My Unix programming is a bit rusty, so could someone explain to me
why SSH changing the blocking status of its file-descriptor would
have any impact on CVS' file-descriptor ? I understand the notion
of duplicating/sharing file-descriptors, but I would expect the
"blocking" status of a file-descriptor to be per-process rather than
global to all processes sharing that file-descriptor.


Stefan

Ian Lance Taylor

unread,
Jul 9, 2002, 5:47:35 PM7/9/02
to
"Stefan Monnier" <monnier+gnu/emacs/pre...@rum.cs.yale.edu> writes:

> > > CVS uses stdio, and stdio doesn't work very well with non-blocking
> > > file descriptors. CVS can detect the error easily enough, but at that
> > > point stdio has already thrown away the buffer full of data, and CVS
> > > hasn't recorded it anywhere. While in principle CVS could switch to
> > > not use stdio, that would be a fairly substantial change.
>
> My Unix programming is a bit rusty, so could someone explain to me
> why SSH changing the blocking status of its file-descriptor would
> have any impact on CVS' file-descriptor ? I understand the notion
> of duplicating/sharing file-descriptors, but I would expect the
> "blocking" status of a file-descriptor to be per-process rather than
> global to all processes sharing that file-descriptor.

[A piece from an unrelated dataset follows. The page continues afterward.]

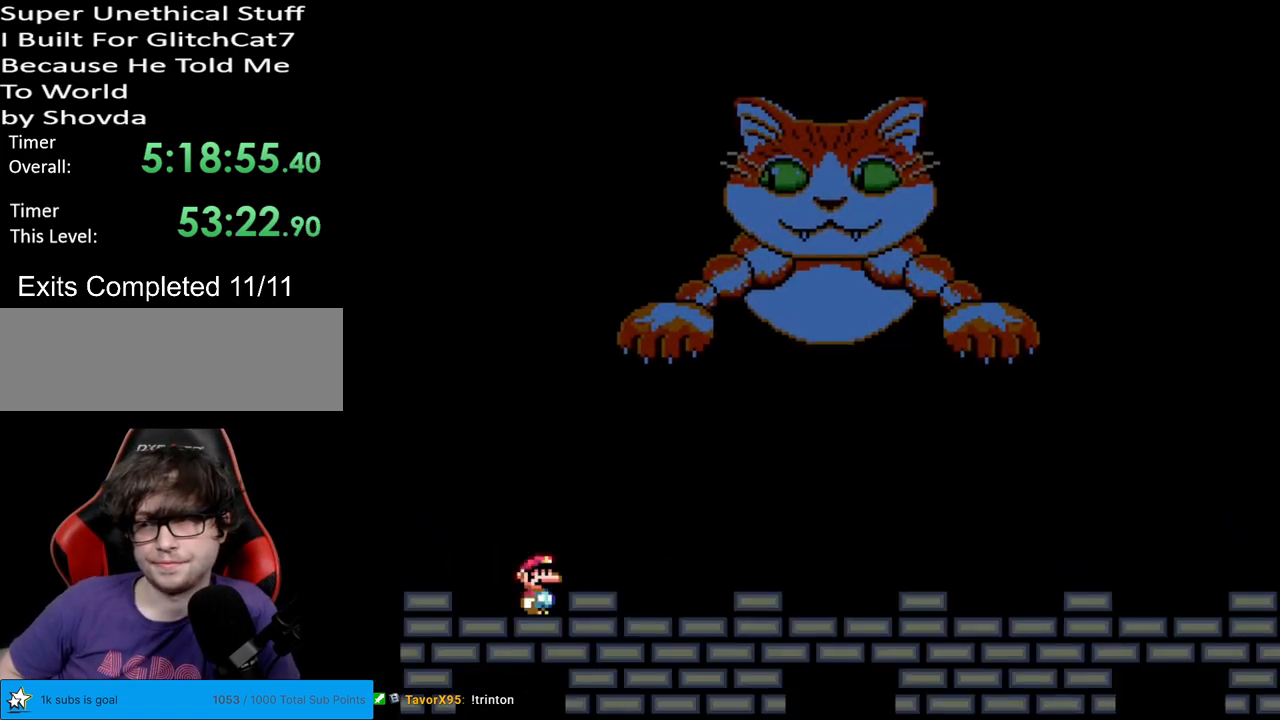
{"buttons": ["Y"], "events": []}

You might expect that, but you would be wrong.

First, don't get confused by process boundaries. In Unix, file
descriptors point to file structures. The table of file descriptors
is process specific; the file structures are not.

There are flags associated with a specific file descriptor, which do
not apply to duped file descriptors; these are the ones returned by
fcntl(F_GETFD), and the only standard one is FD_CLOEXEC.

There are flags associated with a specific file structure, which do
apply to duped file descriptors; these are the ones returned by
fcntl(F_GETFL), and include O_APPEND and O_NONBLOCK.

This is all more or less so that >> works correctly in /bin/sh.

Ian

Richard Stallman

unread,
Jul 11, 2002, 8:01:53 AM7/11/02
to
This is a different case. CVS is invoking ssh in a child process in a
way which causes them to share file descriptor 2. ssh is then
unblocking file descriptor 2 in a way which CVS does not expect. This
type of problem can only happen with programs which invoke ssh.

In that case, maybe CVS should have code to cope with this case. It
must be quite common. Perhaps CVS should avoid using stdio. If that
is too hard, how about making CVS pipe the output through `cat' when
it invokes a subprocess? That should be easy.

Please don't dismiss that simple idea because it is "inefficient"; the
inefficiency of this will usually be insignificant compared with the
slowness of the network, and this needs to be solved somehow. If you
want to implement a more efficient and better solution, by all means
do; if you won't do that, please at least do this!


I will also forward the message to the Glibc maintainers.

Derek Robert Price

unread,
Jul 19, 2002, 3:58:23 PM7/19/02
to
Richard Stallman wrote:

> This is a different case. CVS is invoking ssh in a child process in a
> way which causes them to share file descriptor 2. ssh is then
> unblocking file descriptor 2 in a way which CVS does not expect. This
> type of problem can only happen with programs which invoke ssh.
>
>In that case, maybe CVS should have code to cope with this case. It
>must be quite common. Perhaps CVS should avoid using stdio. If that
>is too hard, how about making CVS pipe the output through `cat' when
>it invokes a subprocess? That should be easy.
>
>

CVS'd have to pipe the child's STDERR through `cat'. Otherwise the
child would still share CVS's STDERR and when that got dup'ed to CVS's
STDOUT, it would share CVS's STDOUT and could set it to non-blocking and
we're back to the original lost data case.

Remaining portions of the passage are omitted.